My uncle stated how reading the novel brought back memories. When I read that line in the letter, I was shocked. Truthfully. My ability to become the character, step into her shoes is what makes my novels the way they are. Self-reflecting healing.
I believe that my coping mechanism and my imagination are two different weapons that I use. Now, let’s go back to that bar in Kanye’s song,
Why everything that's supposed to be bad make me feel so good?
The downfall to this habit…I know that my real life and real world exist. I know that escaping, to cope with trauma, doesn’t heal me, it’s not good for me. Dissociating doesn’t always heal. To some this is bad, but at that moment, it’s the best feeling in the world.
There’s two songs that I play, to purposely trigger my dissociation. I will tell you my reasons for it. Arséne DeLay has two songs that I absolutely love, Apollo and Chasing Dreams. I play these songs to escape whatever stress and strife that is shaking me up. I play these songs because I have this…plan in my head when I hear those songs.

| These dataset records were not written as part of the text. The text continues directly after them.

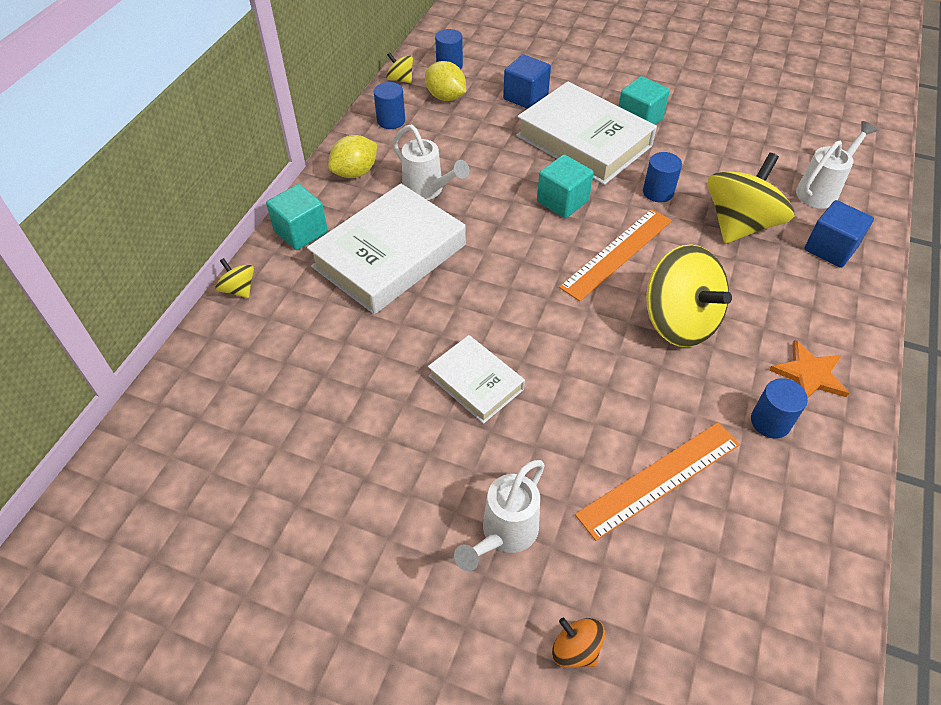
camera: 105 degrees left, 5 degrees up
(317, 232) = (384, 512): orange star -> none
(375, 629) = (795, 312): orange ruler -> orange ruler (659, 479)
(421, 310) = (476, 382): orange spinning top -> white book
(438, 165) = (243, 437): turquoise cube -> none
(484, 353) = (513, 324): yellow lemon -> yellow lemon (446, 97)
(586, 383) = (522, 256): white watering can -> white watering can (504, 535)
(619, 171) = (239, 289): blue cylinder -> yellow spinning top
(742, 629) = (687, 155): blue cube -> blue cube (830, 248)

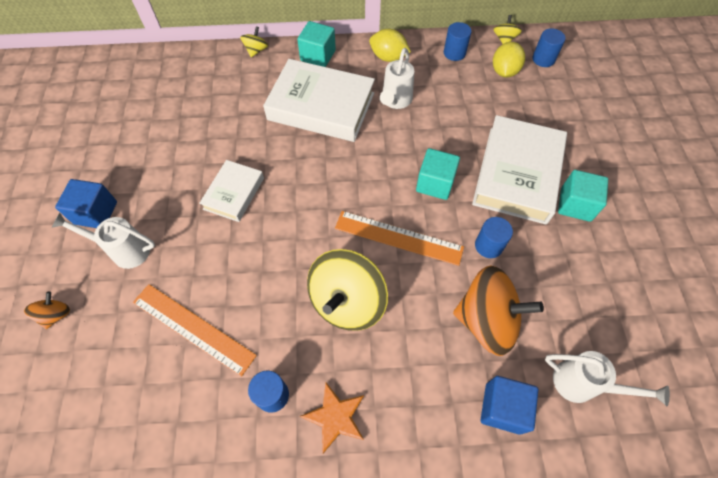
camera: 65 degrees right, 10 degrees up
(525, 97) = (543, 118): blue cube -> blue cube (96, 213)
(739, 225) = (487, 320): yellow spinning top -> orange spinning top

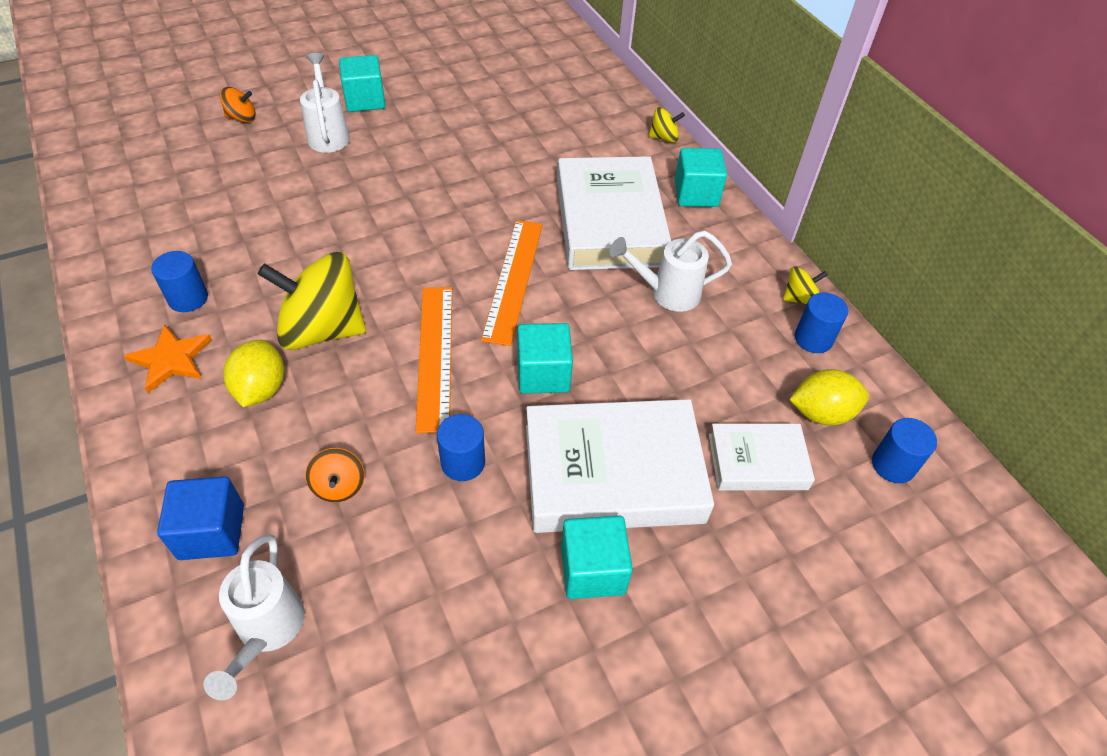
camera: 65 degrees right, 10 degrees down
(96, 213) = (365, 100): blue cube -> turquoise cube
(193, 328) = (252, 213): orange ruler -> orange ruler (513, 279)
(234, 193) = (435, 188): white book -> white book (757, 462)
(388, 57) = (746, 265): yellow lemon -> yellow lemon (261, 389)
(487, 320) = (339, 486): orange spinning top -> orange spinning top, size x0.45
(504, 39) = (897, 398): yellow spinning top -> yellow spinning top (799, 298)

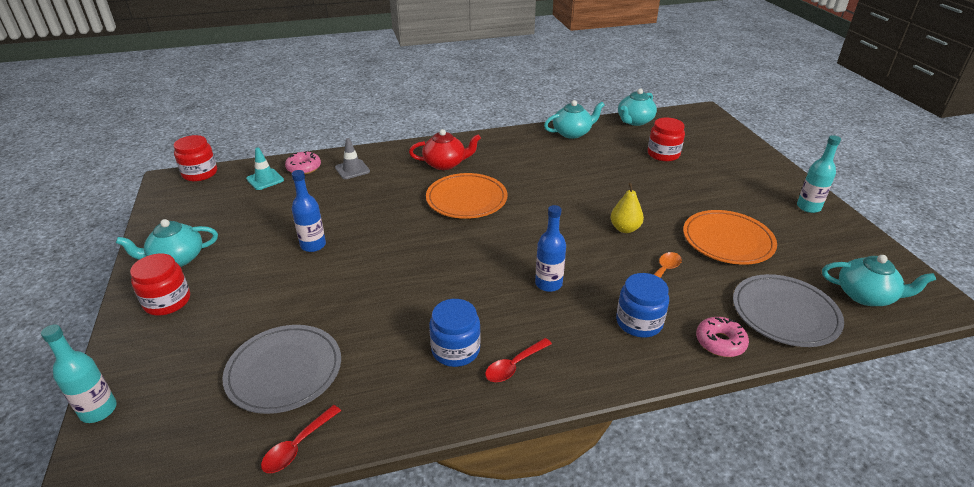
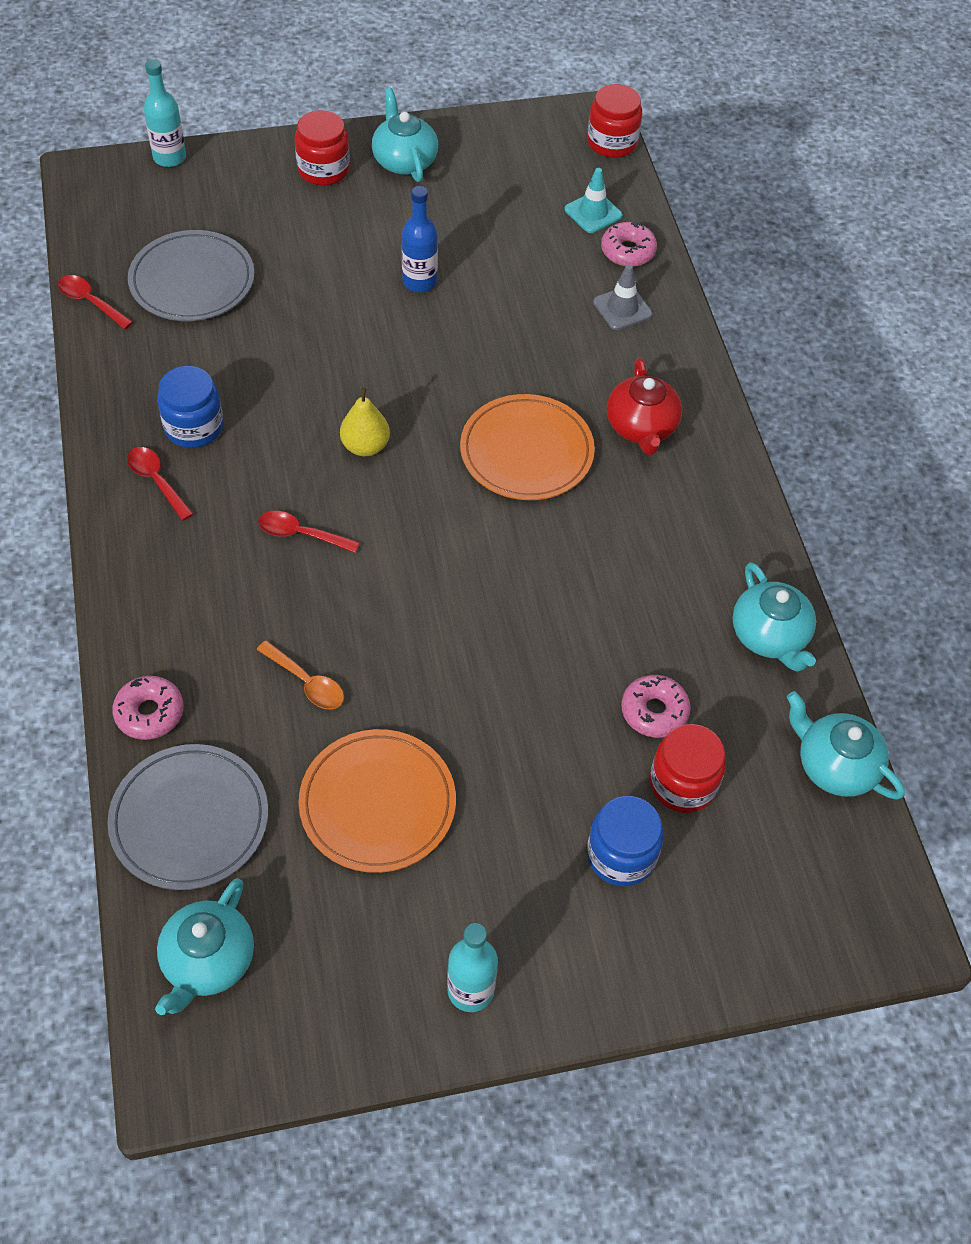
camera: 90 degrees right, 20 degrees up
(548, 284) = (301, 534): blue bottle -> red spoon
(625, 229) = (425, 657): yellow pear -> yellow pear (365, 446)
(627, 161) = (654, 711): none -> pink donut
(639, 322) = (205, 626): blue jar -> blue jar (621, 855)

I hear them. I listen to them. Both songs give me hope, but a false narrative that I know can’t possibly happen, but it's wishful thinking. I digress. In my head, I’m driving from where I live in Illinois, full tank of AFFORDABLE gas, my clothes, extra cash, and just the open road with no distractions, detours. While I’m playing all this out in my head, I’m driving to New Orleans and I’m looking at the scenery and watching how the industrial becomes agricultural.
I’m seeing the water, the trees, and how beautiful nature is. Those songs send me into a bliss of…peace, joy, and happiness. But I know that it’s not real. I know the difference…and sometimes, it sucks.
This post was to inform everyone to understand different coping mechanisms. Someones coping mechanism is used for trying to heal, fix, and/or correct something that has transpired in their lives.
So, the next time you see someone ‘daydreaming’ or ‘zoning out’ don’t judge them. People are silently struggling.
What habit(s) have you noticed about yourself that have turned into a coping mechanism? You're not alone.